# [Exercise details]
Each line of the data below between the one containing "left front paw: (182, 190)" and the one containing "right back paw: (936, 378)", both included, is to be repeated exactly. Please omit pictures.

# [Dataset extract]

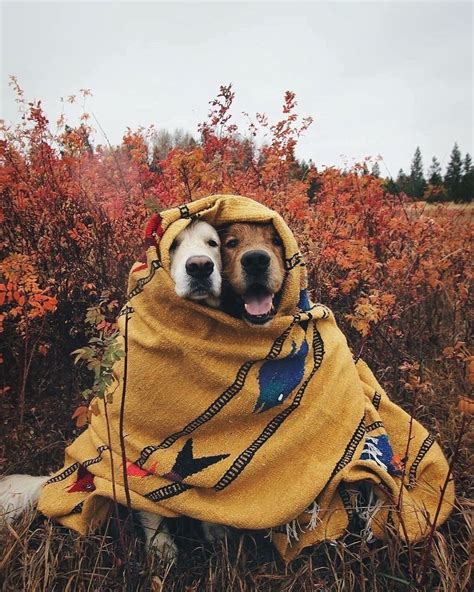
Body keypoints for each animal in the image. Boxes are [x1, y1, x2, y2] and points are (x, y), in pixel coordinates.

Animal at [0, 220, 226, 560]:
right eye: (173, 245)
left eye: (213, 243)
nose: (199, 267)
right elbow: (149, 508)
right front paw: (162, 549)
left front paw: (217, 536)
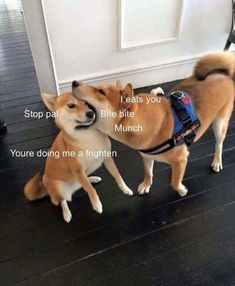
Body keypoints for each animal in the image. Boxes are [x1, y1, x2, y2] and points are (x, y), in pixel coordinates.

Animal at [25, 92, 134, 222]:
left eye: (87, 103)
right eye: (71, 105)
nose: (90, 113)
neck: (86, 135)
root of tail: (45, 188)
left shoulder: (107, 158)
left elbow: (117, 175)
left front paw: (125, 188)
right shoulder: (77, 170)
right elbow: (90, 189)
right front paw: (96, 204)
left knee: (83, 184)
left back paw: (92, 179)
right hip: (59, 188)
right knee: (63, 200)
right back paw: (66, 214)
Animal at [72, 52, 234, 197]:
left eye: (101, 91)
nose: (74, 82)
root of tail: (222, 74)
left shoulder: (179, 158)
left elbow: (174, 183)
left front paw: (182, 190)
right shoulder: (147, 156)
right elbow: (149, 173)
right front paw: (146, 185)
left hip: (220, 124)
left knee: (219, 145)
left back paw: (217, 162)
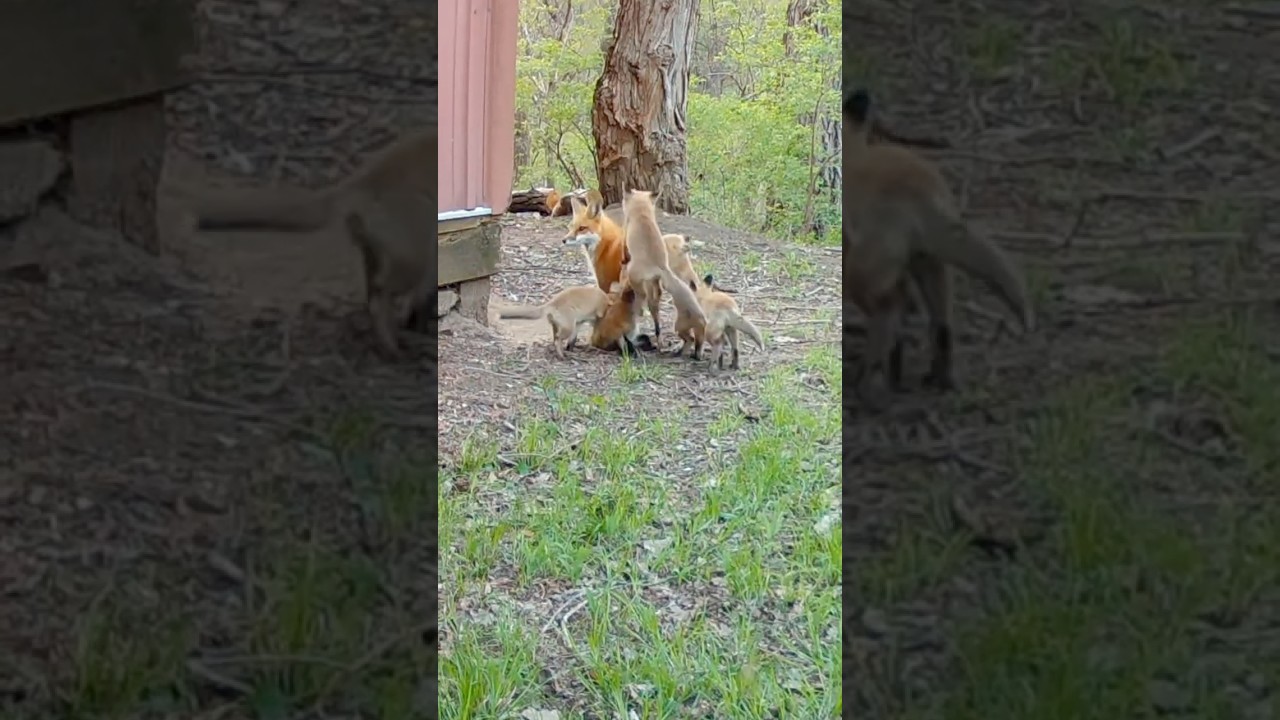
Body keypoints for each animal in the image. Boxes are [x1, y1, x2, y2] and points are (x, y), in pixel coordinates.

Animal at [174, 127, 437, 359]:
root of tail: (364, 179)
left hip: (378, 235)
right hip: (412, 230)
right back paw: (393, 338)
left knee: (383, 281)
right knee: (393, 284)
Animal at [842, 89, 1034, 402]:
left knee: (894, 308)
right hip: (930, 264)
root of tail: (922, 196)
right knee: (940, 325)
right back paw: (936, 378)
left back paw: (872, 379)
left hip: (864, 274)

# [Exercise solution]
left front paw: (182, 190)
right shoulder: (147, 156)
right elbow: (149, 173)
right front paw: (146, 185)
left hip: (220, 124)
left knee: (219, 145)
left back paw: (217, 162)
Body keypoints for each animal in the image. Boxes are [x1, y1, x2, y2] and points are (x, y), in pixel coordinates.

Animal at [174, 127, 437, 359]:
root of tail: (364, 179)
left hip: (378, 235)
right hip: (412, 230)
right back paw: (393, 338)
left knee: (383, 281)
right knee: (393, 284)
Animal at [842, 89, 1034, 402]:
left knee: (894, 308)
right hip: (930, 264)
root of tail: (922, 196)
right knee: (940, 325)
right back paw: (936, 378)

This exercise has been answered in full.